Fused DNN: A deep neural network fusion approach to fast and robust pedestrian detection
This work addresses the problem of fast and robust pedestrian detection for applications like autonomous driving, but it is incremental as it builds on existing deep learning methods with a novel fusion approach.
The authors tackled pedestrian detection by proposing a deep neural network fusion architecture that processes multiple networks in parallel for speed and robustness, achieving state-of-the-art performance on the Caltech Pedestrian dataset with significant boosts on several protocols and faster processing than other methods.

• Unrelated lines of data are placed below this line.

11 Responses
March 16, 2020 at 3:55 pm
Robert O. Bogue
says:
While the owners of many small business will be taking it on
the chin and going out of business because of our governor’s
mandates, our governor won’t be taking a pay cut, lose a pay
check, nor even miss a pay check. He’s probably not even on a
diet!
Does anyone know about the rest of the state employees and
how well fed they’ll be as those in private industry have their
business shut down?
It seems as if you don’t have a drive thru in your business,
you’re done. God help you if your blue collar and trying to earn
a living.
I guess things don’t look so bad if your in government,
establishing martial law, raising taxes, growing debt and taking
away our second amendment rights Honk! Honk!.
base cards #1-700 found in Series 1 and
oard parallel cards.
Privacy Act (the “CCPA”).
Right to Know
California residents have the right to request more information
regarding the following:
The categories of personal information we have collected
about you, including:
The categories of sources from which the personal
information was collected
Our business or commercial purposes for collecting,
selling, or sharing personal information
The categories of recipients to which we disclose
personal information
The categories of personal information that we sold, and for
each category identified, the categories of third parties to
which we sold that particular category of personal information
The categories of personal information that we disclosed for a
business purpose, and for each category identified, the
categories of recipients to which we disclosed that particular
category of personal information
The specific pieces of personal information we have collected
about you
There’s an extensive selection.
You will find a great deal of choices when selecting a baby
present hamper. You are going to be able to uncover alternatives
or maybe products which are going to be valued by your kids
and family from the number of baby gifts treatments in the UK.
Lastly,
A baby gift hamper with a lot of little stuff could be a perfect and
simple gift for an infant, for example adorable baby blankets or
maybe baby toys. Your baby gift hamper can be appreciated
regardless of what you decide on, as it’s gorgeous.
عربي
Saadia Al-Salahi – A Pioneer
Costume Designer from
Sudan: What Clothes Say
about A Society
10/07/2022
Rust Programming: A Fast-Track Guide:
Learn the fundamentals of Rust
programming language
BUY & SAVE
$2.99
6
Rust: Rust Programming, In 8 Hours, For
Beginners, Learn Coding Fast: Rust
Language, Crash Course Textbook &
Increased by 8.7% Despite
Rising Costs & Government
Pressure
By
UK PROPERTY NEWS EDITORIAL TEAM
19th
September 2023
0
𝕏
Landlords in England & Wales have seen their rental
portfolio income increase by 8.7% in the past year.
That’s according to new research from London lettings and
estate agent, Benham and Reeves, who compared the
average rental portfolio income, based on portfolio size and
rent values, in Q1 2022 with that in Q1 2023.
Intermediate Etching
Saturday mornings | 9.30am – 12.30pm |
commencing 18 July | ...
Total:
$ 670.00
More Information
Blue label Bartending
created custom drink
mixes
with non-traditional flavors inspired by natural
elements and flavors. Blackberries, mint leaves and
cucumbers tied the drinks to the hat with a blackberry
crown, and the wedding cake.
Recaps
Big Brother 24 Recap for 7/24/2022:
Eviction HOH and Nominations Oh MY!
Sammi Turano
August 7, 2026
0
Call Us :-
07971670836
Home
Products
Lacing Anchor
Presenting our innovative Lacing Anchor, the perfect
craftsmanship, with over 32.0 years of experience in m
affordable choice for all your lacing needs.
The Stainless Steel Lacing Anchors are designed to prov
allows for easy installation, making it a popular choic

We propose a deep neural network fusion architecture for fast and robust pedestrian detection. The proposed network fusion architecture allows for parallel processing of multiple networks for speed. A single shot deep convolutional network is trained as a object detector to generate all possible pedestrian candidates of different sizes and occlusions. This network outputs a large variety of pedestrian candidates to cover the majority of ground-truth pedestrians while also introducing a large number of false positives. Next, multiple deep neural networks are used in parallel for further refinement of these pedestrian candidates. We introduce a soft-rejection based network fusion method to fuse the soft metrics from all networks together to generate the final confidence scores. Our method performs better than existing state-of-the-arts, especially when detecting small-size and occluded pedestrians. Furthermore, we propose a method for integrating pixel-wise semantic segmentation network into the network fusion architecture as a reinforcement to the pedestrian detector. The approach outperforms state-of-the-art methods on most protocols on Caltech Pedestrian dataset, with significant boosts on several protocols. It is also faster than all other methods.